Oklahoma Throws Out Med Mal “Tort Reform”

My hat is off to the good judges on the Oklahoma Court of Civil Appeals.

OKLAHOMA CITY — For at least the second time in slightly more than a year, a state appeals court has told lawsuit reform proponents that they got it wrong. The Oklahoma Court of Civil Appeals has struck down a lawsuit reform statute, saying it treats medical malpractice plaintiffs differently from others who file lawsuits. The decision comes in the wake of a 2006 Oklahoma Supreme Court ruling that tossed another measure. The justices said it put medical negligence cases in a separate class from all other negligence claims and created a monetary barrier to the courts by requiring an expert witness to attest to a case’s merits. The most recent decision comes just weeks before lawmakers return to the Capitol, where a renewed battle over lawsuit reform is expected. Last year, Gov. Brad Henry vetoed a controversial lawsuit reform measure, Senate Bill 507, saying several provisions were unconstitutional, unduly restricted access to the courts, and didn’t do enough to curb frivolous lawsuits.

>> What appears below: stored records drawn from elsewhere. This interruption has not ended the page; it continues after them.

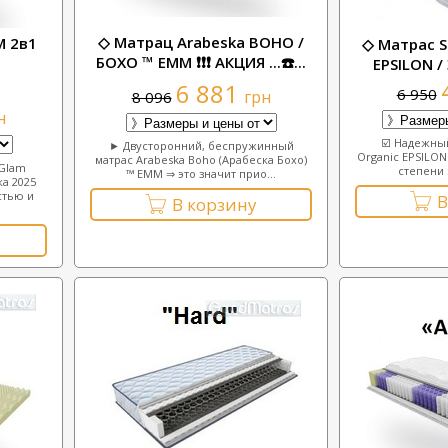
◇ Матрац Arabeska BOHO /
М 2в1
◇ Матрас S
БОХО ™ ЕММ ❗❗❗ АКЦИЯ ...☎️...
EPSILON 
6 881
6 950
грн
8 096
н
☑️ Надежны
► Двусторонний, беспружинный
Organic EPSILO
матрас Arabeska Boho (Арабеска Бохо)
 Glam
степени 
™ ЕММ ⇒ это значит прио...
ка 2025
стью и
В
В корзину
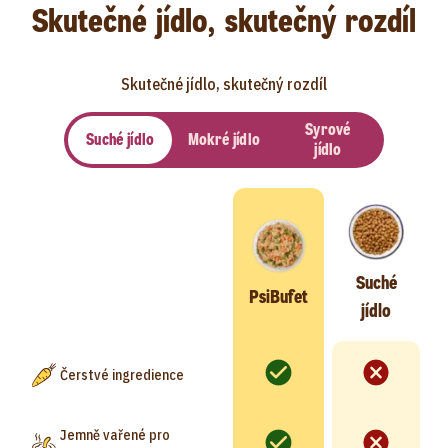
Skutečné jídlo, skutečný rozdíl
Skutečné jídlo, skutečný rozdíl
Syrové
Suché jídlo
Mokré jídlo
jídlo
Suché
PsiBufet
jídlo
Čerstvé ingredience
Jemně vařené pro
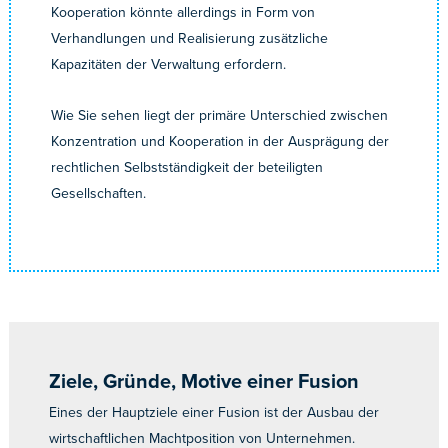
Kooperation könnte allerdings in Form von
Verhandlungen und Realisierung zusätzliche
Kapazitäten der Verwaltung erfordern.
Wie Sie sehen liegt der primäre Unterschied zwischen
Konzentration und Kooperation in der Ausprägung der
rechtlichen Selbstständigkeit der beteiligten
Gesellschaften.
Ziele, Gründe, Motive einer Fusion
Eines der Hauptziele einer Fusion ist der Ausbau der
wirtschaftlichen Machtposition von Unternehmen.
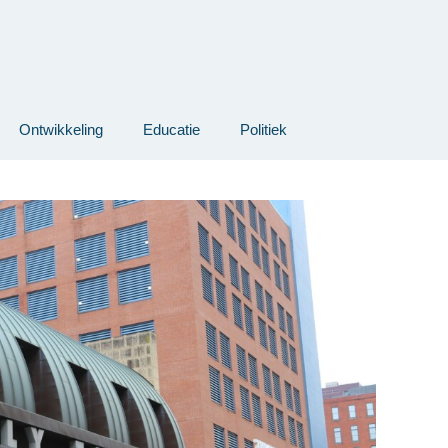
Ontwikkeling
Educatie
Politiek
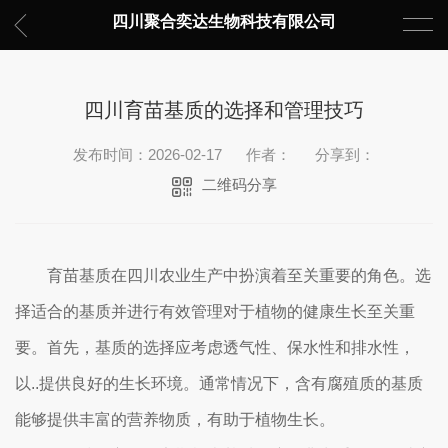
四川聚合奕达生物科技有限公司
四川育苗基质的选择和管理技巧
发布时间：2026-02-17
作者：
分享到：
二维码分享
育苗基质在四川农业生产中扮演着至关重要的角色。选
择适合的基质并进行有效管理对于植物的健康生长至关重
要。首先，基质的选择应考虑透气性、保水性和排水性，
以..提供良好的生长环境。通常情况下，含有腐殖质的基质
能够提供丰富的营养物质，有助于植物生长。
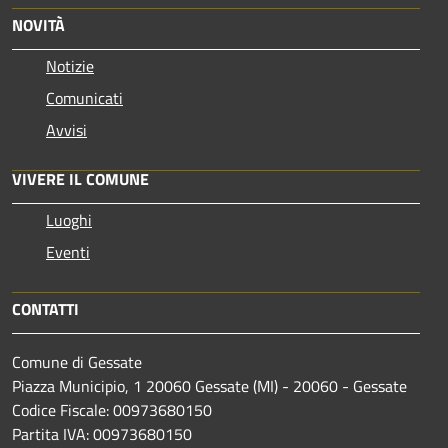
NOVITÀ
Notizie
Comunicati
Avvisi
VIVERE IL COMUNE
Luoghi
Eventi
CONTATTI
Comune di Gessate
Piazza Municipio, 1 20060 Gessate (MI) - 20060 - Gessate
Codice Fiscale: 00973680150
Partita IVA: 00973680150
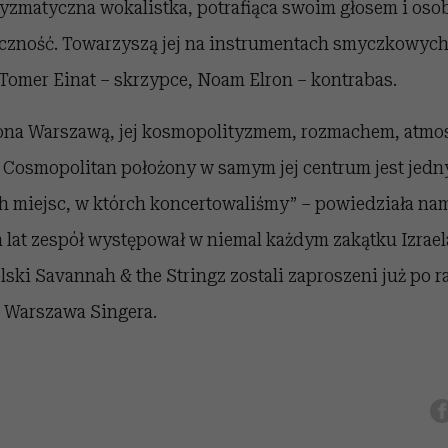
ryzmatyczna wokalistka, potrafiąca swoim głosem i os
czność. Towarzyszą jej na instrumentach smyczkowych
 Tomer Einat – skrzypce, Noam Elron – kontrabas.
na Warszawą, jej kosmopolityzmem, rozmachem, atmos
Cosmopolitan położony w samym jej centrum jest jed
ch miejsc, w którch koncertowaliśmy” – powiedziała na
 lat zespół występował w niemal każdym zakątku Izrael
olski Savannah & the Stringz zostali zaproszeni już po r
l Warszawa Singera.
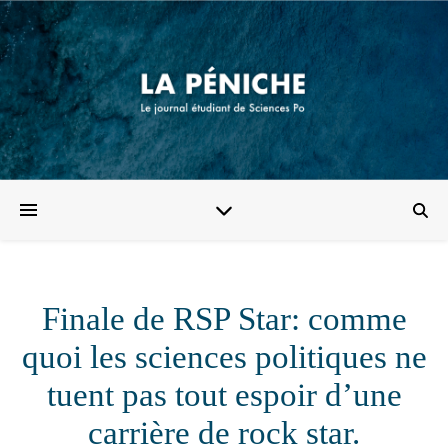
Finale de RSP Star: comme
quoi les sciences politiques ne
tuent pas tout espoir d’une
carrière de rock star.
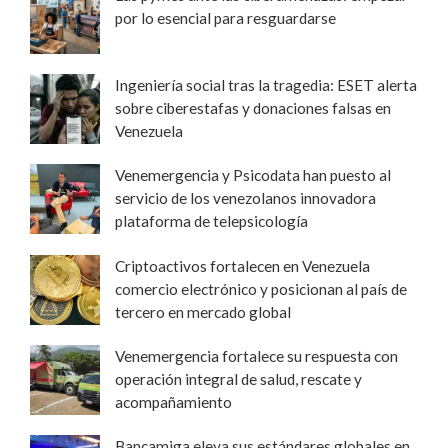
por lo esencial para resguardarse
Ingeniería social tras la tragedia: ESET alerta
sobre ciberestafas y donaciones falsas en
Venezuela
Venemergencia y Psicodata han puesto al
servicio de los venezolanos innovadora
plataforma de telepsicología
Criptoactivos fortalecen en Venezuela
comercio electrónico y posicionan al país de
tercero en mercado global
Venemergencia fortalece su respuesta con
operación integral de salud, rescate y
acompañamiento
Bancamiga eleva sus estándares globales en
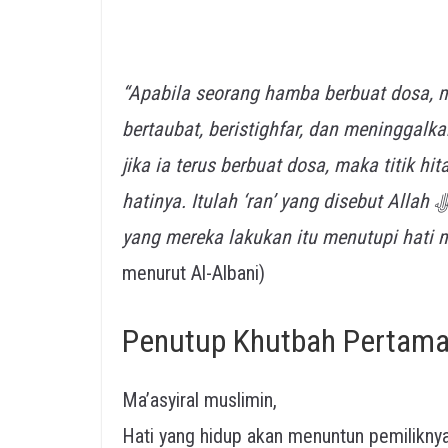
“Apabila seorang hamba berbuat dosa, ma
bertaubat, beristighfar, dan meninggalk
jika ia terus berbuat dosa, maka titik h
hatinya. Itulah ‘ran’ yang disebut Allah ﷻ dalam firman-Nya: Sekali-kali tidak! Bahkan apa
yang mereka lakukan itu menutupi hati me
menurut Al-Albani)
Penutup Khutbah Pertam
Ma’asyiral muslimin,
Hati yang hidup akan menuntun pemilikny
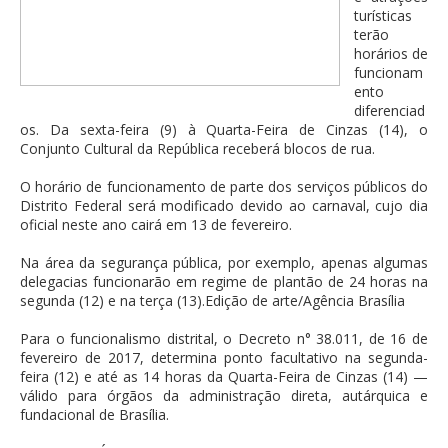
turísticas
terão
horários de
funcionam
ento
diferenciad
os. Da sexta-feira (9) à Quarta-Feira de Cinzas (14), o
Conjunto Cultural da República receberá blocos de rua.
O horário de funcionamento de parte dos serviços públicos do
Distrito Federal será modificado devido ao carnaval, cujo dia
oficial neste ano cairá em 13 de fevereiro.
Na área da segurança pública, por exemplo, apenas algumas
delegacias funcionarão em regime de plantão de 24 horas na
segunda (12) e na terça (13).Edição de arte/Agência Brasília
Para o funcionalismo distrital, o Decreto n° 38.011, de 16 de
fevereiro de 2017, determina ponto facultativo na segunda-
feira (12) e até as 14 horas da Quarta-Feira de Cinzas (14) —
válido para órgãos da administração direta, autárquica e
fundacional de Brasília.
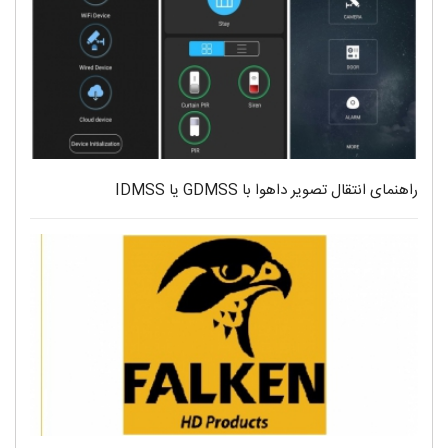
راهنمای انتقال تصویر داهوا با GDMSS یا IDMSS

The Court of Civil Appeals decision issued Thursday said Lisa K. Jones could pursue her case in Oklahoma County for the alleged wrongful death of her husband, Michael W. Jones, who died after surgery at an Oklahoma City hospital. The trial court had tossed Jones’ case after she failed to inform defendants of the suit within 180 days. The appeals court said a tort reform package passed in 2003 that required such notification treated medical malpractice plaintiffs differently. The opinion said other plaintiffs had the ability to show the court why notification was not made within 180 days but that medical negligence plaintiffs had no such opportunity. The law “holds medical negligence plaintiffs to different and stricter standards than any other plaintiffs,” the opinion states.